Time exists in God because he is active in the world he has created--Revealed Theology. We know that God existed 'before" he created the world and so we can also say that the creation of the world is in his "past". Before the creation of the world there was "movement" within the Trinity. Love and communication are forms of movement. God endures forever, time for God is unlimited, he had no beginning and he will have no end.

--Dave
 

Desert Reign

LIFETIME MEMBER
LIFETIME MEMBER
Well, you can observe something experientially through the senses or experimentally. Quite a bit of the time we are observing only the effects of something and making inferences rather than observing the thing itself.

There, you got it right. We are continually making inferences. That's not observing directly.

To say time is or is not a "thing" is misleading. Nouns not only identify "things" (objects) but phenomena and processes. "Time" is an term for the process of change. Though it is an abstract term it nonetheless describes something that exists
Yes, I have no beef with that. It exists as a subjective experience. It is real and sharable but it is in the mind.

I was talking about time as a process of change and, if these really exist then so does time. Time like gravity, motion, electromagnetism are not "respecters of persons."
I have no idea what you are saying.

Actually the theory of Special Relativity does propose that time is a dimension of the universe

http://library.thinkquest.org/06aug/02088/einstein.htm and there is experimental evidence to back this claim.
The article was rubbish. He couldn't even be bothered to proof read it, let alone sense check it: in one sentence here are 5 simple language errors or typos and the sentence as a whole in meaningless. Here:

To understand time as a fourth dimension, it is necessary to recognize that any human attempt to "draw" or "represent" time beyond out immediate perception of it (baisc, linear progression), is inherently flawed, because out mental capacity is limited to three dimensions.
 
C

caribou

Guest
Maybe this article by Greg Boyd will help:
Gregory A. Boyd was my introduction to Open Theism. I read God at War - The Bible and Spiritual Conflict and Satan & the Problem of Evil: Constructing a Trinitarian Warfare Theodicy. I found the books interesting, but the Bible itself has enough verses in it to support Open Theism. Books like this are rather superfluous.
 

Bright Raven

Well-known member
LIFETIME MEMBER
Hall of Fame
Gregory A. Boyd was my introduction to Open Theism. I read God at War - The Bible and Spiritual Conflict and Satan & the Problem of Evil: Constructing a Trinitarian Warfare Theodicy. I found the books interesting, but the Bible itself has enough verses in it to support Open Theism. Books like this are rather superfluous.

Does scripture support the total omniscience of God. If not, why not. Scriptural support?
 

DFT_Dave

LIFETIME MEMBER
LIFETIME MEMBER
I guess you could put it that way. Did He know that Adam would sin?
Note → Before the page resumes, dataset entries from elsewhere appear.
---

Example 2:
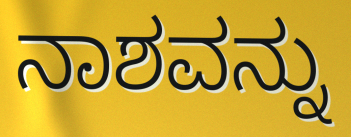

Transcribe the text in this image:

ನಾಶವನ್ನು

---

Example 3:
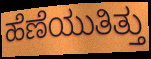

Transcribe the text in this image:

ಹೆಣೆಯುತಿತ್ತು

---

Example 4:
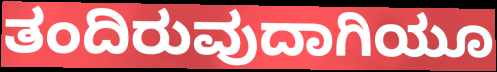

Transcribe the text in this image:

ತಂದಿರುವುದಾಗಿಯೂ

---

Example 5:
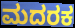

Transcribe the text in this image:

ಮದರಕ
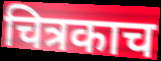
चित्रकाच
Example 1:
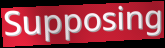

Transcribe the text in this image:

Supposing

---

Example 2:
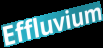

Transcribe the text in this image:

Effluvium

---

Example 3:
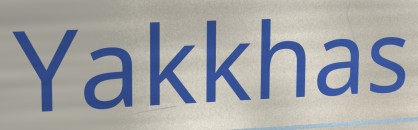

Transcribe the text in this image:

Yakkhas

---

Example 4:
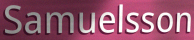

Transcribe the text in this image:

Samuelsson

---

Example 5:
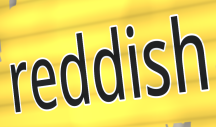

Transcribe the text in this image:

reddish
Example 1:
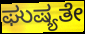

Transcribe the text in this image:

ಘುಷ್ಯತೇ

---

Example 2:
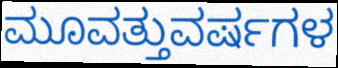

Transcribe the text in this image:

ಮೂವತ್ತುವರ್ಷಗಳ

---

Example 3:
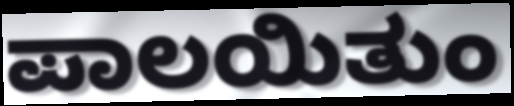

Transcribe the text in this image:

ಪಾಲಯಿತುಂ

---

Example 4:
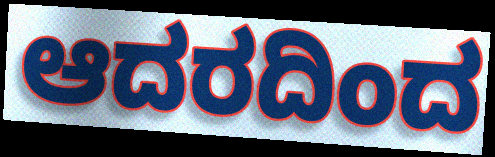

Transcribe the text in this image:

ಆದರದಿಂದ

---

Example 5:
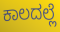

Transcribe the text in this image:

ಕಾಲದಲ್ಲೆ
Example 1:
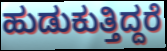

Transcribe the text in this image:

ಹುಡುಕುತ್ತಿದ್ದರೆ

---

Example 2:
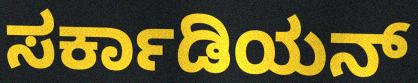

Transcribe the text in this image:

ಸರ್ಕಾಡಿಯನ್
The issue is not what God know about Adam, it's what does he know about himself.

If God knows he's going to do something before he does it then he has a future of things not yet done, right?

--Dave
 

Bright Raven

Well-known member
LIFETIME MEMBER
Hall of Fame
The issue is not what God know about Adam, it's what does he know about himself.

If God knows he's going to do something before he does it then he has a future of things not yet done, right?

--Dave

I don't quite understand what you're getting at but He is the same yesterday, today and forever.